The biggest challenge for us is as we're creating this really strong culture and brand, you have to keep your finger on the pulse of that at all times and it's short and quick spreads, quick learning moments that happens.

But at the same time, we're also building our formal structure and our formal learning programs, which is the long-term vision. How do you play in the now and immediate while keeping your eye on the long-term vision that you have for the organization, that three-to-five year timeline? For us, that's a big challenge.

It's a lot of fun to play in the building of a culture right now, but we also have to carve the space and time to begin to build the infrastructure and programs that are sustainable.

Any emerging trends you're specifically honed into?

For me, I think it's the immediacy that people want information. And so in the past, where we designed an online training program, it could take six months to a year to develop and design and go through the entire process.

At the same time, I could do something very similar through TED-Ed or some other form of technology that I can deliver in a day. So it's really balancing and understanding what's evergreen and what can we do immediately.

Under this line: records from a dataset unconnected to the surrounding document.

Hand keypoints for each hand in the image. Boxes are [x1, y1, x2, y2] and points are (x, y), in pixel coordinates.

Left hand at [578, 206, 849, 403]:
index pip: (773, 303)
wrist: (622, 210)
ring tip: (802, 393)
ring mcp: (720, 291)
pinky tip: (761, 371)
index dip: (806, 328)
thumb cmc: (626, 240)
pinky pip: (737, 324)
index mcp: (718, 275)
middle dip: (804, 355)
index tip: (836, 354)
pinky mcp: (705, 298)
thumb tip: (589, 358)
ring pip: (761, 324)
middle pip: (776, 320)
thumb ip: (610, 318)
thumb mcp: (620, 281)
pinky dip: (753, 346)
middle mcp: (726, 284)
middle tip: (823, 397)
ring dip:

So I think the emerging trend is really focusing on what are those things you can do to deliver immediate learning opportunities that are relevant, timely and successful for your employees that don't take a year to develop. Not saying that those are bad because we still need those and we still do that. The trend is: Are there other things we can do on a daily basis that create development opportunities for our employees?

What are you most excited about at this year's conference?

I'm constantly learning, and I think that's the way we will remain successful as an organization. For me, it's looking for that spark. I don't know where that will come from. It could be a speaker about innovation or a speaker about technology, but something will spark and help me get better at my job.

So it could be a small spark or it could be a game changer. That happens every time I come to one of these events. There's a connection and a spark with someone that helps me be more innovative and creative in my own role. So I'm just looking for that spark.